The audience was made up of Paul Murray’s regular viewers, so it was representative of nothing more than the 50,000 or so people who tune in to Paul Murray Live each weeknight. To call this bunch right-wingers or conservatives would be an extreme act of understatement.

So Mr Murray was probably expecting a different answer when he polled the audience by a show of hands to indicate their views of Tony Abbott. It started out well, with much of the audience indicating support for Mr Abbott to stay in parliament. A smattering less than that thought the backbencher should “be promoted”.

But to Mr Murray’s demonstrable surprise, almost no-one in the room wanted Mr Abbott to be returned to the prime ministership.

Perhaps this message is starting to sink in. After being surprisingly grilled by another of his tabloid radio enablers this week, Mr Abbott defensively claimed “the last thing I want to do is be difficult”.

And in response to a question at an event in his own electorate, about whether his commentary would deliver government to Labor, the backbencher said it was a fair point “because these things are all a question of balance and judgement and sometimes all of us can get the balance wrong, our judgment can be awry”.

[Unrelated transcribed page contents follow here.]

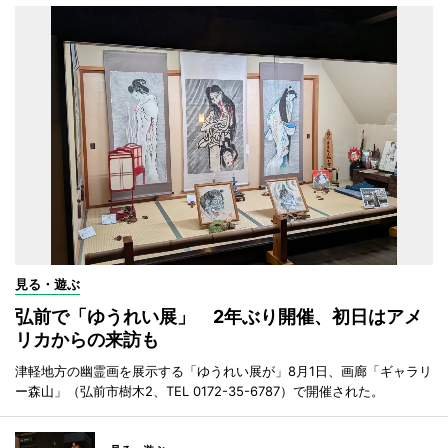
見る・遊ぶ
弘前で「ゆうれい展」 2年ぶり開催、初日はアメ
リカからの来訪も
津軽地方の幽霊画を展示する「ゆうれい展が」8月1日、画廊「ギャラリ
ー森山」（弘前市樹木2、TEL 0172-35-6787）で開催された。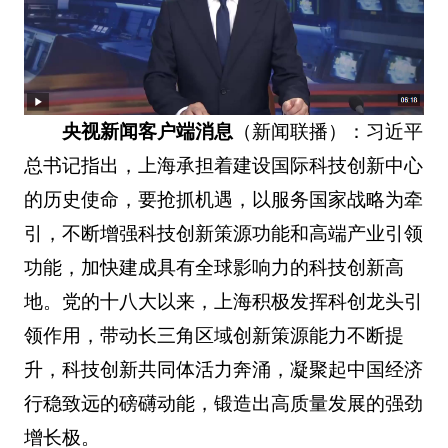
央视新闻客户端消息
（新闻联播）：习近平
总书记指出，上海承担着建设国际科技创新中心
的历史使命，要抢抓机遇，以服务国家战略为牵
引，不断增强科技创新策源功能和高端产业引领
功能，加快建成具有全球影响力的科技创新高
地。党的十八大以来，上海积极发挥科创龙头引
领作用，带动长三角区域创新策源能力不断提
升，科技创新共同体活力奔涌，凝聚起中国经济
行稳致远的磅礴动能，锻造出高质量发展的强劲
增长极。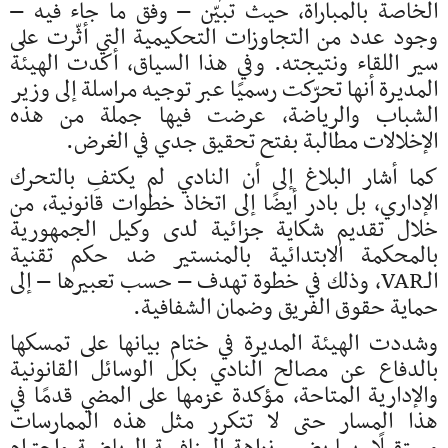
الخاصة بالمباراة، حيث تبيّن – وفق ما جاء فيه –
وجود عدد من التجاوزات التحكيمية التي أثّرت على
سير اللقاء ونتيجته. وفي هذا السياق، أكدت الهيئة
المديرة أنها تحرّكت رسميًا عبر توجيه مراسلة إلى وزير
الشباب والرياضة، عرضت فيها جملة من هذه
الإخلالات مطالبة بفتح تحقيق جدي في الغرض.
كما أشار البلاغ إلى أن النادي لم يكتفِ بالتحرك
الإداري، بل بادر أيضًا إلى اتخاذ خطوات قانونية، من
خلال تقديم شكاية جزائية لدى وكيل الجمهورية
بالمحكمة الابتدائية بالمنستير ضد حكم تقنية
الـVAR، وذلك في خطوة تهدف – حسب تعبيرها – إلى
حماية حقوق الفريق وضمان الشفافية.
وشددت الهيئة المديرة في ختام بيانها على تمسكها
بالدفاع عن مصالح النادي بكل الوسائل القانونية
والإدارية المتاحة، مؤكدة عزمها على المضي قدمًا في
هذا المسار حتى لا تتكرر مثل هذه الممارسات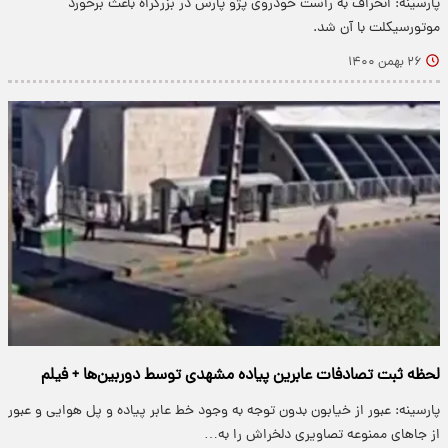
پارسینه: انحراف به راست خودروی پژو پارس در بزرگراه باعث برخورد
موتورسیکلت با آن شد.
۲۶ بهمن ۱۴۰۰
لحظه ثبت تصادفات عابرین پیاده مشهدی توسط دوربین‌ها + فیلم
پارسینه: عبور از خیابون بدون توجه به وجود خط عابر پیاده و پل هوایی و عبور
از جاهای ممنوعه تصاویری دلخراش را به…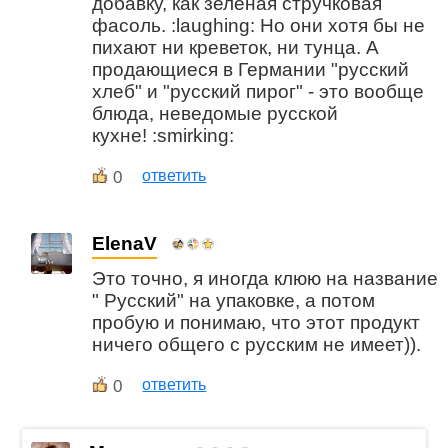
добавку, как зеленая стручковая
фасоль. :laughing: Но они хотя бы не
пихают ни креветок, ни тунца. А
продающиеся в Германии "русский
хлеб" и "русский пирог" - это вообще
блюда, неведомые русской
кухне! :smirking:
0
ответить
ElenaV
Это точно, я иногда клюю на название
" Русский" на упаковке, а потом
пробую и понимаю, что этот продукт
ничего общего с русским не имеет)).
0
ответить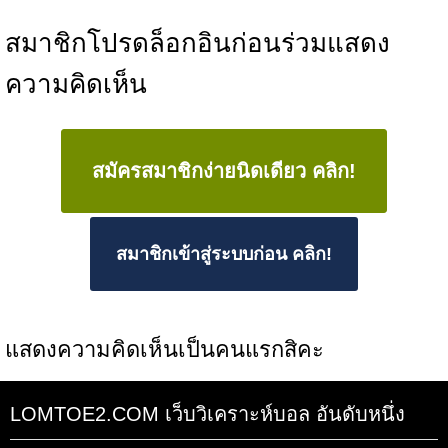
สมาชิกโปรดล็อกอินก่อนร่วมแสดง
ความคิดเห็น
สมัครสมาชิกง่ายนิดเดียว คลิก!
สมาชิกเข้าสู่ระบบก่อน คลิก!
แสดงความคิดเห็นเป็นคนแรกสิคะ
LOMTOE2.COM เว็บวิเคราะห์บอล อันดับหนึ่ง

Mr Abbot appeared to concede that he’d eventually have to abandon his civil war, noting that: “At some point in time, whatever misgivings we might have, we swallow them and we get on with the job, which is trying to make sure that the Turnbull-Joyce Coalition government gets re-elected.”

Taken together, these comments make it clear Mr Abbott knows he’s being destructive. He knows that, while his wrecking behaviour plays out well with “the base”, it cruels any chance the government may have for re-election.

Deputy PM Barnaby Joyce said, in rare moment of lucidity this week, “for most people, the best person to control them is themselves”.

This is the best piece of advice that anyone can give Tony Abbott. It’s time for the former PM to control his impulses and shut up, for the good of the party he claims to be fighting for.